A.) The Timeliness scoring rubric recently went through some adjustment and fine-tuning, when it was reviewed by a group of MN HMIS end users in the summer of 2020. At that time, the changes made to the Timeliness scoring category were: 

  1. Timeliness is no longer part of the Total QDQ score. 

  2. Timeliness is based on a new formula that considers project type and the general scores from the first two quarters of QDQ. 

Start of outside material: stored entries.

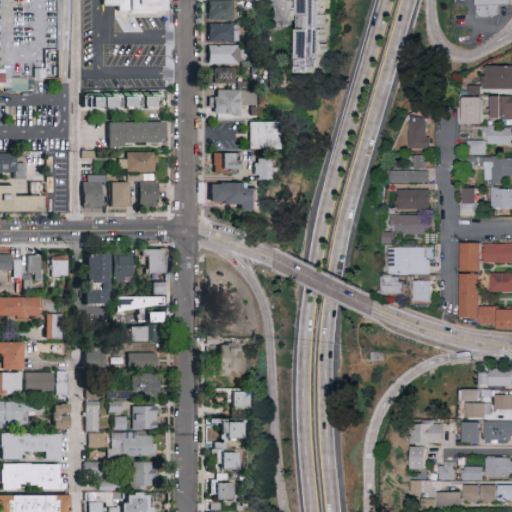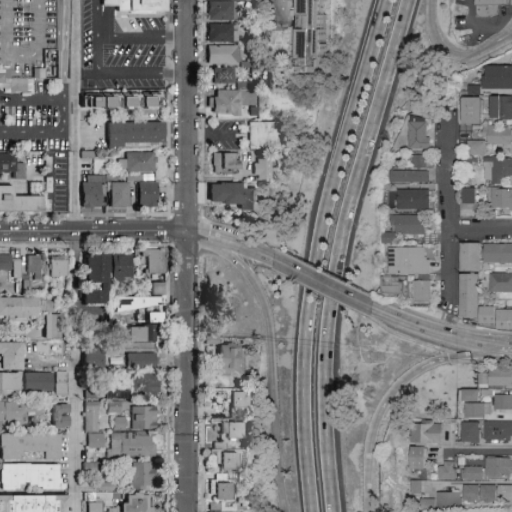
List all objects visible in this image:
building: (223, 1)
building: (257, 2)
building: (140, 4)
building: (494, 6)
building: (138, 9)
building: (221, 9)
building: (223, 32)
parking lot: (22, 34)
road: (140, 34)
building: (326, 35)
building: (33, 38)
road: (499, 40)
road: (444, 44)
road: (62, 50)
building: (224, 53)
road: (17, 56)
road: (104, 74)
building: (225, 74)
building: (499, 75)
building: (476, 88)
building: (115, 100)
building: (153, 100)
road: (37, 101)
building: (226, 101)
building: (503, 105)
building: (477, 108)
road: (187, 114)
road: (75, 115)
road: (64, 117)
parking lot: (36, 129)
building: (424, 129)
building: (136, 131)
building: (500, 133)
road: (37, 134)
road: (208, 134)
building: (265, 134)
building: (266, 142)
building: (480, 146)
building: (137, 160)
building: (227, 160)
building: (423, 160)
building: (12, 164)
building: (264, 167)
building: (498, 167)
building: (412, 175)
building: (94, 190)
building: (120, 193)
building: (149, 193)
building: (237, 194)
building: (503, 196)
building: (417, 197)
building: (473, 197)
building: (19, 199)
road: (452, 212)
building: (413, 222)
road: (482, 228)
road: (93, 230)
road: (201, 233)
building: (392, 236)
road: (245, 248)
road: (335, 251)
building: (499, 251)
road: (317, 252)
building: (475, 255)
building: (413, 259)
building: (156, 260)
building: (34, 265)
building: (59, 265)
building: (123, 266)
building: (5, 267)
building: (16, 267)
building: (100, 277)
building: (502, 280)
building: (395, 283)
road: (320, 284)
road: (74, 285)
building: (426, 291)
building: (146, 298)
building: (479, 299)
building: (20, 306)
building: (158, 316)
building: (507, 318)
building: (54, 324)
building: (144, 332)
road: (427, 334)
road: (502, 353)
building: (13, 354)
building: (95, 357)
building: (232, 358)
building: (142, 360)
road: (274, 364)
road: (186, 371)
building: (498, 375)
building: (40, 379)
building: (11, 381)
building: (62, 381)
building: (145, 384)
building: (92, 391)
building: (118, 392)
building: (476, 394)
building: (243, 398)
road: (391, 399)
building: (505, 400)
building: (117, 405)
building: (481, 408)
building: (17, 411)
building: (62, 415)
building: (91, 415)
building: (144, 416)
building: (119, 422)
building: (235, 428)
building: (500, 429)
building: (430, 431)
building: (477, 431)
road: (75, 435)
building: (95, 439)
building: (31, 444)
building: (131, 444)
building: (227, 455)
building: (424, 456)
building: (91, 465)
building: (500, 465)
building: (451, 470)
building: (476, 472)
building: (142, 473)
building: (31, 474)
building: (224, 486)
building: (421, 486)
building: (484, 491)
building: (507, 491)
building: (454, 499)
building: (35, 502)
building: (433, 502)
building: (138, 503)
building: (94, 505)
building: (108, 511)
building: (223, 511)
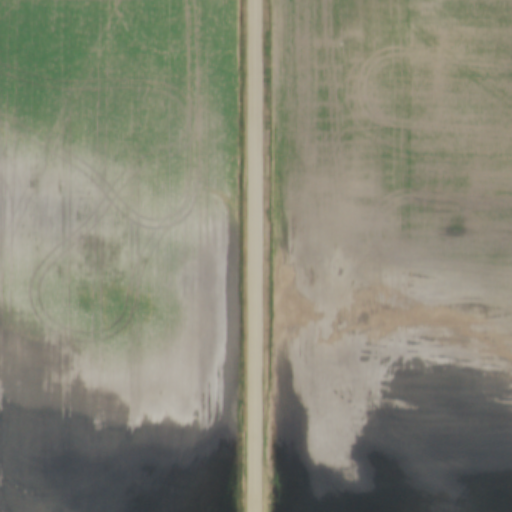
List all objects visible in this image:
road: (254, 256)
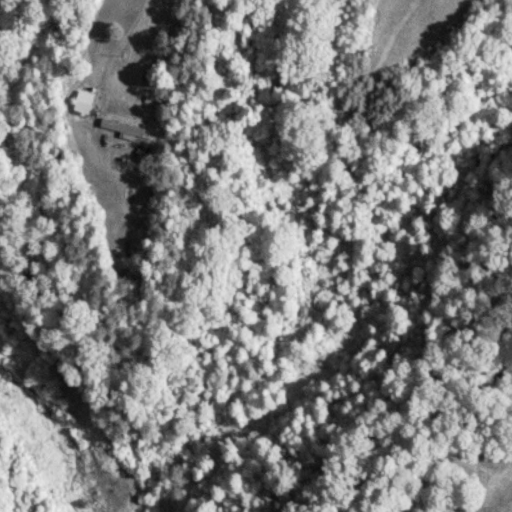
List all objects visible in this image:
road: (153, 22)
building: (83, 104)
building: (122, 112)
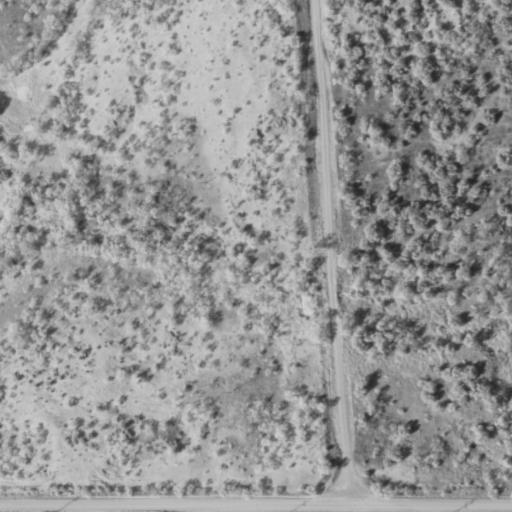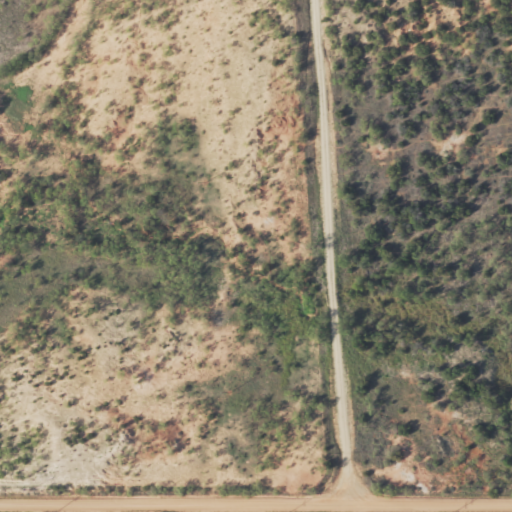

Please open and view this Timeliness Quick Reference Guide to view the Scoring Rubric on page 2 - CLICK HERE

B.) HUD has compiled requirements and recommended strategies for data collection and reporting in HMIS. Open the following HUD Data Quality Management Program resource and read the sections relating to Data Timeliness on the pages listed below - CLICK HERE

  • Page 20 - HUD Timeliness Requirements by Project Type 

  • Page 36 - Strategies on How to Address Timeliness Issues


Step 3 - EXAMINE: Questions for Agency Reflection around Data Entry Timeliness

Take a look at your provider's most recent QDQ Monitoring report in ART, which gave you the scores for Timeliness that you submitted to the QDQ Data Portal. Since Timeliness cannot be fixed in the same method as other QDQ scores can be, it is worth examining how the score was earned, and what can be improved upon for the next quarter. Please consider the following questions. Write down your answers and share with your team at your agency: 

  • Is it possible for HMIS users at my agency to do same-day or next day data entry? Can it be done in five days? 

  • What obstacles exist in our daily routines that are preventing timely entry of data? Do we have the right forms? Do we have people trained? 

  • What role can management play in improving a Timeliness score?


Step 4 - QUIZ: Assess What You've Learned About Timeliness

Read the the four questions below and try to pick the correct answers to test your learning about Timeliness:

A.) Which of these statements is true?

  1. I can improve my Timeliness score by using Back Date mode to re-enter my data.

  2. Timeliness is based on the time of the client’s entry in a program to when I enter data in HMIS.

  3. Timeliness is scored the same across all project types.

B.) What are some strategies for improving Timeliness scores? (Choose all that apply)

  1. Same-day entry of data. 

  2. Live data entry as one speaks to a client.

  3. Using Back Date mode to enter data. 

  4. Altering work schedules to allow for timely data entry.

C.) Which one of these does a low Timeliness score indicate?

  1. It indicates poor data entry. 

  2. It indicates data entry that is not done at all. 

  3. It indicates data entry that is done slower than the QDQ rubric suggests is important to high data quality.

  4. It indicates a weak comparison with other project types. 

D.) Timeliness is scored only for Entry/Exit records created during the quarter for which the QDQ report has been run.

  1. True

  2. False

Click to reveal Timeliness Quiz Answer Key

Question A
Answer = 2

Question B
Answer = 1, 2, or 4

Question C
Answer = 3

Question D
Answer = True

Step 5 - COMPLETION:

IMPORTANT: Please respond to the email that was first sent to your agency by your QDQ monitoring partner (CoC Coordinator, MN State funding program partner, etc.) and confirm to them that you have finished the Timeliness refresher training above.